Abu Bakr Al-Thurthuusiy rahimahullah[6] (w. 520 H) berkata :
وأشهد له بالربوبيَّة والوحدانية، وبما شهد به لنفسه من الأسماء الحسنى والصفات العلى والنعوت الأوفى
“Dan aku bersaksi kepada Allah dengan Rubuubiyyah, Wahdniyyah, dan dengan segala sesuatu yang Allah persaksikan bagi diri-Nya dari nama-nama yang paling baik serta sifat-sifat yang tinggi lagi sempurna” [Siraajul-Muluuk, hal. 7, tahqiq : Muhammad Fathiy Abu Bakr; Ad-Daarul-Mishriyyah, Cet. 1/1414 H].
Mereka semua hidup jauh sebelum Ibnu Taimiyyah, apalagi Muhammad bin ‘Abdil-Wahhaab rahimahumallah. Adakah kita pernah berpikir bahwa pembagian tauhid ini bukan ciptaan ulama Wahabiy ?.
Wallaahul-musta’aan.
[abul-jauzaa’ – perumahan ciomas permai, ciapus, ciomas, bogor – 18011435/21112013 – 23:20].
[1] Para ulama mengkritik hapalan Ibnu Baththah rahimahullah dalam periwayatan hadits. Meskipun begitu, riwayatnya tidaklah jatuh hingga ke taraf dla’iif. Kedudukannya seperti ‘Aashim bin Bahdalah dan Hafsh bin Sulaimaan yang dikritik para ulama dari sisi hapalannya, meski keduanya imam di bidang qiraa’at.
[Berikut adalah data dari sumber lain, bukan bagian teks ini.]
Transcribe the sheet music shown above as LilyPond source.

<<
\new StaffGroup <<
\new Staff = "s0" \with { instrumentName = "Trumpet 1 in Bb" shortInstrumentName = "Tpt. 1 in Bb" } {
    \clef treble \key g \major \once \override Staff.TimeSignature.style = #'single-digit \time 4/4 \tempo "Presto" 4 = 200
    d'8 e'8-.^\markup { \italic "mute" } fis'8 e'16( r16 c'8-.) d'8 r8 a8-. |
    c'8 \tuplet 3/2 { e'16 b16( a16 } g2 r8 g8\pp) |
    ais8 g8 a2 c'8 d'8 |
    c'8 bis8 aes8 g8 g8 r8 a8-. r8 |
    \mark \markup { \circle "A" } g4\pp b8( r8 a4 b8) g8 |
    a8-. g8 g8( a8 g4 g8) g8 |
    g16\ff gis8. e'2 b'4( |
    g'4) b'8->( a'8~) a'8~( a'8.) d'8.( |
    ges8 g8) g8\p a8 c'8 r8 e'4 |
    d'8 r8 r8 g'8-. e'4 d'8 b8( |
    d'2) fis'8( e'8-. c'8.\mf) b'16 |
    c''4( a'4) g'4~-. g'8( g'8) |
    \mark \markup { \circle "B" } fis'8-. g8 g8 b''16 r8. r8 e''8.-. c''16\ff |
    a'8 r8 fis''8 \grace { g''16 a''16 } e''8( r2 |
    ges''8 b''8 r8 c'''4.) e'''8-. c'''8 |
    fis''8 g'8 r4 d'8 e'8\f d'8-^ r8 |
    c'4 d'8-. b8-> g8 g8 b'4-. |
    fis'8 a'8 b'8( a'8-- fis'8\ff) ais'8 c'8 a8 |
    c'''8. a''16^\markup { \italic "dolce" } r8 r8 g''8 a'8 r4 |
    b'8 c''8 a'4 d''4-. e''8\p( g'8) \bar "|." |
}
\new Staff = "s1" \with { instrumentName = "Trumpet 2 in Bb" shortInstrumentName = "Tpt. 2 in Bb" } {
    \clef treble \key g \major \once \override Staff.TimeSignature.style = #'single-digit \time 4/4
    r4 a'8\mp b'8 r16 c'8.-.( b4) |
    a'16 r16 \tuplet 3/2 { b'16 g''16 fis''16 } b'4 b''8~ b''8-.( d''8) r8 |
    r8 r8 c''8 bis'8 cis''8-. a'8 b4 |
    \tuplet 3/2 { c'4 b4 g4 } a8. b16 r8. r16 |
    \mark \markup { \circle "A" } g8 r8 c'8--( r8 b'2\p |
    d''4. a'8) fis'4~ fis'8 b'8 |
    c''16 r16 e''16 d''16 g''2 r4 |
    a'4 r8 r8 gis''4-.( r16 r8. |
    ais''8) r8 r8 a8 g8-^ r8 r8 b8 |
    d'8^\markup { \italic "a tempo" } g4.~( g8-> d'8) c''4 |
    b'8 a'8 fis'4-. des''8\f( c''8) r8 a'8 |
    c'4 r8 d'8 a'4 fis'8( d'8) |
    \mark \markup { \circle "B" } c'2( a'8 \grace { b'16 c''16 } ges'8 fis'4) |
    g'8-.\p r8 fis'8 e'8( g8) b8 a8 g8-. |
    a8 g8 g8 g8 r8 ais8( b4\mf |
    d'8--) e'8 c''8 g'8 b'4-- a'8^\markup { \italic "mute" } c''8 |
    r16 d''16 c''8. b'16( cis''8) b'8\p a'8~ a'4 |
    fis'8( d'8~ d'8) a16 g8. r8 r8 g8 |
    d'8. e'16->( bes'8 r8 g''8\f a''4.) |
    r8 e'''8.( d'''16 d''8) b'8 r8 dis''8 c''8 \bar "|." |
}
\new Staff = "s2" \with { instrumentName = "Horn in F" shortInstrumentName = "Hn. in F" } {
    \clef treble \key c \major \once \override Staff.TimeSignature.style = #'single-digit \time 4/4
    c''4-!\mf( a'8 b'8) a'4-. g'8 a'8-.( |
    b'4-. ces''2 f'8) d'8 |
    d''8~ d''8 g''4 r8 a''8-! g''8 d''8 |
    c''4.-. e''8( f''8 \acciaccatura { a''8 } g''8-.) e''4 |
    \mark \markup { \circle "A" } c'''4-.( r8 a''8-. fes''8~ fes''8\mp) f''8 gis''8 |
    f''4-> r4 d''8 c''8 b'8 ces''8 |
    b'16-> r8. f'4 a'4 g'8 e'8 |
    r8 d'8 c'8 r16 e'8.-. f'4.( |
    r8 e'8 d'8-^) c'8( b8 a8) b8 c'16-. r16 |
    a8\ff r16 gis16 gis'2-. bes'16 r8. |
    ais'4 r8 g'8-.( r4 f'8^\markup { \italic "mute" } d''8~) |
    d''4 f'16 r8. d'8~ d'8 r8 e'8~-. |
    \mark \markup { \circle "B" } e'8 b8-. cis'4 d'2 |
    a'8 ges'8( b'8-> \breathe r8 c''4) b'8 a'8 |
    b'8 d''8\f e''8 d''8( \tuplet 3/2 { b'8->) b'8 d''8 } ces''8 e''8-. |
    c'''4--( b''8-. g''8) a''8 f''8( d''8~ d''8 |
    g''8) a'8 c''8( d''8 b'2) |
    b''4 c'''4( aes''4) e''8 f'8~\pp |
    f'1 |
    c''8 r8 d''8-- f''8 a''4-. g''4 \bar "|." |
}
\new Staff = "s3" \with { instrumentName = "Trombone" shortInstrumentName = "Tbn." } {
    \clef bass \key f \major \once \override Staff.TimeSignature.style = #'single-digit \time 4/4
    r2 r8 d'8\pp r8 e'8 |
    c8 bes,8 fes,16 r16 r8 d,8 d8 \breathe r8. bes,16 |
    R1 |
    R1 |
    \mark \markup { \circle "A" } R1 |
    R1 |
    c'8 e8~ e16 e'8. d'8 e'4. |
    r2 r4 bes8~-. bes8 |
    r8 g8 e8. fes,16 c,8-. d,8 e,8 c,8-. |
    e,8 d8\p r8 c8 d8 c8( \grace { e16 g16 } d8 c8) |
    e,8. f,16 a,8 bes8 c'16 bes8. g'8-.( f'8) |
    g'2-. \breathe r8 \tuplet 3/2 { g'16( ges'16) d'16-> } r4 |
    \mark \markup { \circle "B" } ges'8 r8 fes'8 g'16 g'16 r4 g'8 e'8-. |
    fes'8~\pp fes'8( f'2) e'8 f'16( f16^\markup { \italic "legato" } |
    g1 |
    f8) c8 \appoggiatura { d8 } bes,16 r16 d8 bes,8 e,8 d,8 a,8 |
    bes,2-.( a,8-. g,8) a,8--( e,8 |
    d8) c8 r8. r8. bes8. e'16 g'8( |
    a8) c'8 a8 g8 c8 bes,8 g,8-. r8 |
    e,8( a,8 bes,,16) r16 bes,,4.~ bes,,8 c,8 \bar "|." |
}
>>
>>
Kritikan ulama kepada mereka tidaklah menjatuhkan keimaman mereka di bidang qiraa’at. Begitu juga dengan Ibnu Baththah. Meski ia kurang dalam akurasi hapalannya, namun keimaman sunnah dan fiqh tidaklah jatuh karenanya [baca komentar menarik dari Asy-Syaikh ‘Aliy Al-Halabiy dalam catatan kakinya terhadap kitab Asy-Syarh wal-Ibaanah ‘alaa Ushuulis-Sunnah wad-Diyaanah oleh Ibnu Baththah Al-‘Ukbariy, hal. 16-17].
Ibnu Baththah telah mengambil riwayat dari beberapa ulama antara lain Abul-Qaasim Al-Baghawiy, Ibnu Shaa’id, Abu Dzarr bin Al-Baaghandiy, Abu Bakr bin Ziyaad An-Naisaabuuriy, Ismaa’iil Al-Warraaq, Al-Qaadliy Al-Mahaamiliy, Muhammad bin makhlad, Abu Thaalib bin Nashr Al-Haafidh, dan Muhammad bin Ahmad bin Tsaabit Al-‘Ukbariy, dan yang lainnya. Adapun ulama yang telah mengambil riwayat darinya antara lain Abul-Fath bin Al-Fawaarid, Abu Nu’aim Al-Ashbahaaniy, ‘Ubaidullah Al-Azhariy, ‘Abdul-‘Aziiz Al-Azajiy, Ahmad bin Muhammad Al-‘Atiiqiy, Abu Ishaaq Al-Barmakiy, Abu Muhammad Al-Jauhariy, Abul-Fadhl Muhammad bin Ahmad bin ‘Iisaa As-Sa’diy, dan yang lainnya.